Verilen metin -

B. Başvurucunun İddiaları ve Bakanlık Görüşü
23. Başvurucu; hiçbir gerekçe olmadan Kurum personeli tarafından kendisine fiziksel güç uygulandığını, olaya ilişkin ceza soruşturmasının objektif olmadığını, olayın tüm koşullarıyla aydınlatılmadığını belirterek adil yargılanma hakkı ile işkence ve kötü muamele yasağının ihlal edildiğini ileri sürmüştür.
24. Bakanlık görüşünde öncelikle somut sürece dair ayrıntılı açıklamalar yapılmış, yerleşik içtihatlara yer verilmiştir. Görüşte devamla Başsavcılık makamının değerlendirmesinden ayrılmayı gerektiren bir durum olmadığı, olayı aydınlatmak adına tüm delillerin toplandığı, soruşturmanın eksiksiz tamamlandığı ifade edilmiştir. Başvurucu, Bakanlık görüşüne karşı beyanında başvuru formundaki iddialarını yinelemiştir.
C. Değerlendirme
25. Anayasa’nın "Kişinin dokunulmazlığı, maddî ve manevî varlığı" kenar başlıklı 17. maddesinin üçüncü fıkrası şöyledir:
"Kimseye işkence ve eziyet yapılamaz; kimse insan haysiyetiyle bağdaşmayan bir cezaya veya muameleye tabi tutulamaz.”

Yönergeler -
(1) Verilen metne dayanarak aşağıdaki soruları yanıtlayın.
(a) Başvurucu hangi hak ve yasağın ihlal edildiğini ileri sürmüştür?
(b) Bakanlık görüşüne göre soruşturma nasıl tamamlanmıştır?
(c) Alıntılanan Anayasa hükmü hangi maddenin kaçıncı fıkrasıdır?
(2) Verilen metinde "B. Başvurucunun İddiaları" sözlerinden aşağıda "edildiğini ileri sürmüştür." sözlerine kadar uzanan bölümün tamamını, "Kurum personeli" ifadesini "Kurum çalışanları" olarak yeniden adlandırıp yazın.

Veriler -

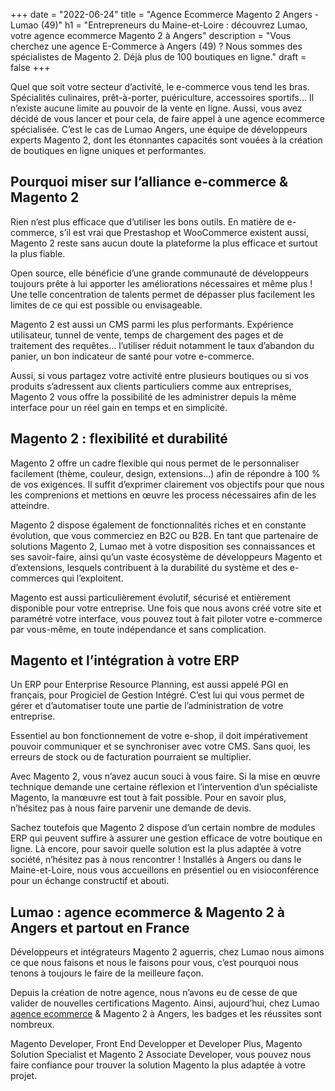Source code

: +++
date = "2022-06-24"
title = "Agence Ecommerce Magento 2 Angers - Lumao (49)"
h1 = "Entrepreneurs du Maine-et-Loire : découvrez Lumao, votre agence ecommerce Magento 2 à Angers"
description = "Vous cherchez une agence E-Commerce à Angers (49) ? Nous sommes des spécialistes de Magento 2. Déjà plus de 100 boutiques en ligne."
draft = false
+++

Quel que soit votre secteur d’activité, le e-commerce vous tend les bras. Spécialités culinaires, prêt-à-porter, puériculture, accessoires sportifs… Il n’existe aucune limite au pouvoir de la vente en ligne. Aussi, vous avez décidé de vous lancer et pour cela, de faire appel à une agence ecommerce spécialisée. C’est le cas de Lumao Angers, une équipe de développeurs experts Magento 2, dont les étonnantes capacités sont vouées à la création de boutiques en ligne uniques et performantes.

## Pourquoi miser sur l’alliance e-commerce & Magento 2

Rien n’est plus efficace que d’utiliser les bons outils. En matière de e-commerce, s’il est vrai que Prestashop et WooCommerce existent aussi, Magento 2 reste sans aucun doute la plateforme la plus efficace et surtout la plus fiable.

Open source, elle bénéficie d’une grande communauté de développeurs toujours prête à lui apporter les améliorations nécessaires et même plus ! Une telle concentration de talents permet de dépasser plus facilement les limites de ce qui est possible ou envisageable.

Magento 2 est aussi un CMS parmi les plus performants. Expérience utilisateur, tunnel de vente, temps de chargement des pages et de traitement des requêtes… l’utiliser réduit notamment le taux d’abandon du panier, un bon indicateur de santé pour votre e-commerce.

Aussi, si vous partagez votre activité entre plusieurs boutiques ou si vos produits s’adressent aux clients particuliers comme aux entreprises, Magento 2 vous offre la possibilité de les administrer depuis la même interface pour un réel gain en temps et en simplicité.

## Magento 2 : flexibilité et durabilité

Magento 2 offre un cadre flexible qui nous permet de le personnaliser facilement (thème, couleur, design, extensions…) afin de répondre à 100 % de vos exigences. Il suffit d’exprimer clairement vos objectifs pour que nous les comprenions et mettions en œuvre les process nécessaires afin de les atteindre.

Magento 2 dispose également de fonctionnalités riches et en constante évolution, que vous commerciez en B2C ou B2B. En tant que partenaire de solutions Magento 2, Lumao met à votre disposition ses connaissances et ses savoir-faire, ainsi qu’un vaste écosystème de développeurs Magento et d’extensions, lesquels contribuent à la durabilité du système et des e-commerces qui l’exploitent.

Magento est aussi particulièrement évolutif, sécurisé et entièrement disponible pour votre entreprise. Une fois que nous avons créé votre site et paramétré votre interface, vous pouvez tout à fait piloter votre e-commerce par vous-même, en toute indépendance et sans complication.

## Magento et l’intégration à votre ERP

Un ERP pour Enterprise Resource Planning, est aussi appelé PGI en français, pour Progiciel de Gestion Intégré. C’est lui qui vous permet de gérer et d’automatiser toute une partie de l’administration de votre entreprise.

Essentiel au bon fonctionnement de votre e-shop, il doit impérativement pouvoir communiquer et se synchroniser avec votre CMS. Sans quoi, les erreurs de stock ou de facturation pourraient se multiplier.

Avec Magento 2, vous n’avez aucun souci à vous faire. Si la mise en œuvre technique demande une certaine réflexion et l’intervention d’un spécialiste Magento, la manœuvre est tout à fait possible. Pour en savoir plus, n’hésitez pas à nous faire parvenir une demande de devis.

Sachez toutefois que Magento 2 dispose d’un certain nombre de modules ERP qui peuvent suffire à assurer une gestion efficace de votre boutique en ligne. Là encore, pour savoir quelle solution est la plus adaptée à votre société, n’hésitez pas à nous rencontrer ! Installés à Angers ou dans le Maine-et-Loire, nous vous accueillons en présentiel ou en visioconférence pour un échange constructif et abouti.

## Lumao : agence ecommerce & Magento 2 à Angers et partout en France

Développeurs et intégrateurs Magento 2 aguerris, chez Lumao nous aimons ce que nous faisons et nous le faisons pour vous, c’est pourquoi nous tenons à toujours le faire de la meilleure façon.

Depuis la création de notre agence, nous n’avons eu de cesse de que valider de nouvelles certifications Magento. Ainsi, aujourd’hui, chez Lumao [agence ecommerce](/agence-ecom/) & Magento 2 à Angers, les badges et les réussites sont nombreux.

Magento Developer, Front End Developper et Developer Plus, Magento Solution Specialist et Magento 2 Associate Developer, vous pouvez nous faire confiance pour trouver la solution Magento la plus adaptée à votre projet.

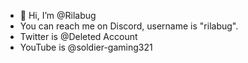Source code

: - 👋 Hi, I’m @Rilabug
- You can reach me on Discord, username is "rilabug".
- Twitter is @Deleted Account
- YouTube is @soldier-gaming321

Yanıtlar -
(1)
(a) Adil yargılanma hakkı ile işkence ve kötü muamele yasağı.
(b) Eksiksiz tamamlanmıştır.
(c) 17. maddenin üçüncü fıkrasıdır.

(2)
B. Başvurucunun İddiaları ve Bakanlık Görüşü
23. Başvurucu; hiçbir gerekçe olmadan Kurum çalışanları tarafından kendisine fiziksel güç uygulandığını, olaya ilişkin ceza soruşturmasının objektif olmadığını, olayın tüm koşullarıyla aydınlatılmadığını belirterek adil yargılanma hakkı ile işkence ve kötü muamele yasağının ihlal edildiğini ileri sürmüştür.